Silk fibroin has become increasingly popular as a biomaterial toward a range of tissue engineering applications due to its favorable biological properties and ease of processing into diverse material formats offering a great degree of control over its physical and biological features,⁵ making it a particularly promising material toward in situ tissue engineering approaches. One of the distinguishing features of silk fibroin is the ability to crosslink the protein in aqueous environments via induction of beta-sheet formation in the absence of chemical crosslinkers.⁶ Control over the degree of beta-sheet formation has been optimized via a range of techniques and has become a powerful means of fine tuning the mechanical and degradation properties of silk biomaterials.^7,8 However, hydrogels made via beta-sheet formation tend to be brittle, difficult to handle and slow degrading, limiting cellular remodeling and applications in soft tissue engineering.⁹ More recently, silk hydrogels crosslinked via formation of di-tyrosine bonds have gained considerable attention in the biomaterials field due to their elastomeric nature and favorable biological interactions.^9–11 This approach utilizes the relatively high degree of tyrosine residues in silk fibroin to form di-tyrosine crosslinks using a variety of radical-based chemical, enzymatic, or photo-initiated crosslinking approaches.¹²

Hydrogels are a popular biomaterial format due to their highly hydrated nature mimicking the native extracellular matrix, ability to encapsulate cells, and the ability to perform crosslinking directly at the site of injury.¹³ However, the nanoscale mesh size of hydrogels limits in situ tissue ingrowth and vascularization and restricts the range of cues that can be engineered into hydrogel biomaterials for in situ tissue engineering approaches.¹³ Lyogels (or related cryogels), or ice-templated hydrogels, on the other hand preserve many of the advantageous features of hydrogels, including their highly hydrated nature, while allowing introduction of microscale pores in a tunable manner.
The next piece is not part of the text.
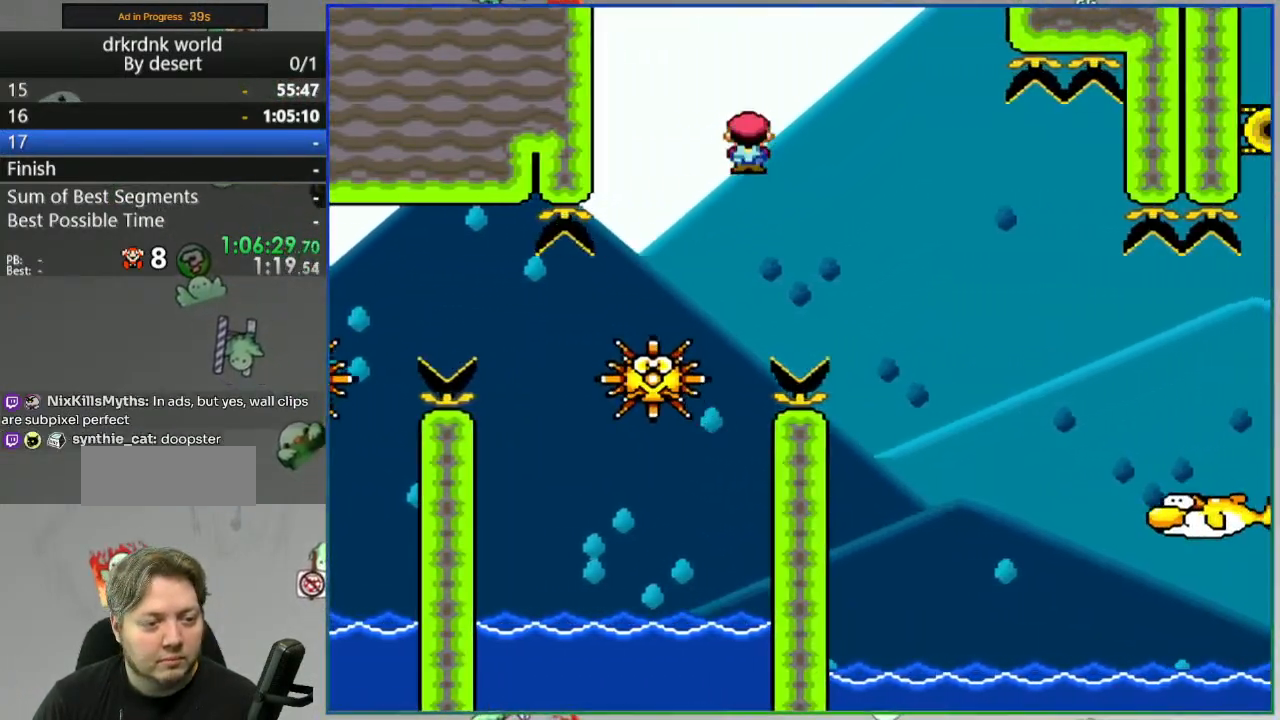
{"buttons": ["Y"], "events": [[167, "A", "down"], [200, "DPAD_LEFT", "up"], [433, "A", "up"]]}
Additionally, the more rigid nature of lyogels facilitates sample handling and implantation, compared to hydrogels,¹⁴ while the dry state allows storage and off-the-shelf use. Lyogels are fabricated by freezing and lyophilization of crosslinked hydrogel networks, where the control over ice crystal size and shape dictates the pore morphology. For example, unidirectional freezing allows formation of aligned, elongated ice crystals that when removed result in aligned pores that can facilitate cell and tissue alignment following implantation.^15,16 A few reports of silk based lyogels have been published and it has been demonstrated that the crosslinked nature of the starting protein network results in unique physicochemical properties compared to lyophilized sponges made by lyophilizing uncrosslinked silk solution.^14,16–19 While lyophilized silk sponges have been widely explored and evaluated for applications such as soft tissue,^20–22 intervertebral disc,²³ and cardiovascular tissue^24–26 augmentation and regeneration, platelet production,²⁷ and drug delivery,^28,29 silk lyogels are less well characterized. In particular, the properties of silk lyogels made from di-tyrosine crosslinked silk networks have not been explored to date. The nature and degree of crosslinking play a role in the final material properties,¹⁸ demonstrating the importance of understanding the effect of processing parameters in lyogel formation.

In this work, we describe the physical and biological properties of silk lyogels made from silk hydrogels crosslinked using photo-initiated di-tyrosine crosslinking (photo-lyogels) as a potential biomaterial for in situ tissue engineering. We describe biofabrication methods for introducing arrays of parallel or interconnected microchannels through the scaffold toward promoting improved cell and tissue infiltration and construct integration in vivo. Microchannels are a well-established architectural feature that is commonly introduced into 3D biomaterials to promote mass transfer, cell migration, and tissue and blood vessel infiltration.⁴ This combinatorial approach to silk lyogel formation has not been explored to date and offers key benefits in material fabrication, including ease and speed of processing allowing formation of intricate microchannel structures in porous 3D biomaterials in the absence of silk protein modification, and distinct physical and mechanical features.

2. Materials and methods

Bombyx mori silk cocoons were obtained from Tajima Shoji Co Ltd (Japan). Female C57BL/6 mice were sourced from Australian Bio Resources (Australia). Human umbilical cord endothelial cells (HUVEC) were sourced from Lonza (Australia). All other reagents were purchased from Sigma-Aldrich unless stated otherwise.

2.1 Silk fibroin isolation

Silk fibroin (referred to as silk throughout) solution was prepared as previously described.⁶ Briefly, Bombyx mori silk cocoons were cut into 2 cm² pieces and boiled in 0.02 M sodium carbonate solution (2.5 g fibers per L sodium carbonate) for 30 min to remove sericin. Silk fibroin fibers were washed in water and dissolved in 9.3 M lithium bromide (4 ml g⁻¹ silk fibers) for 4 h at 60 °C. The solution was dialyzed against water using SnakeSkin™ dialysis tubing (3500 MWCO, Thermo Fisher Scientific, USA) for 3 days. The concentration of the silk solution (6–8% wt/v) was determined by drying a known volume and weighing the remaining film. Silk solution was stored at 4 °C.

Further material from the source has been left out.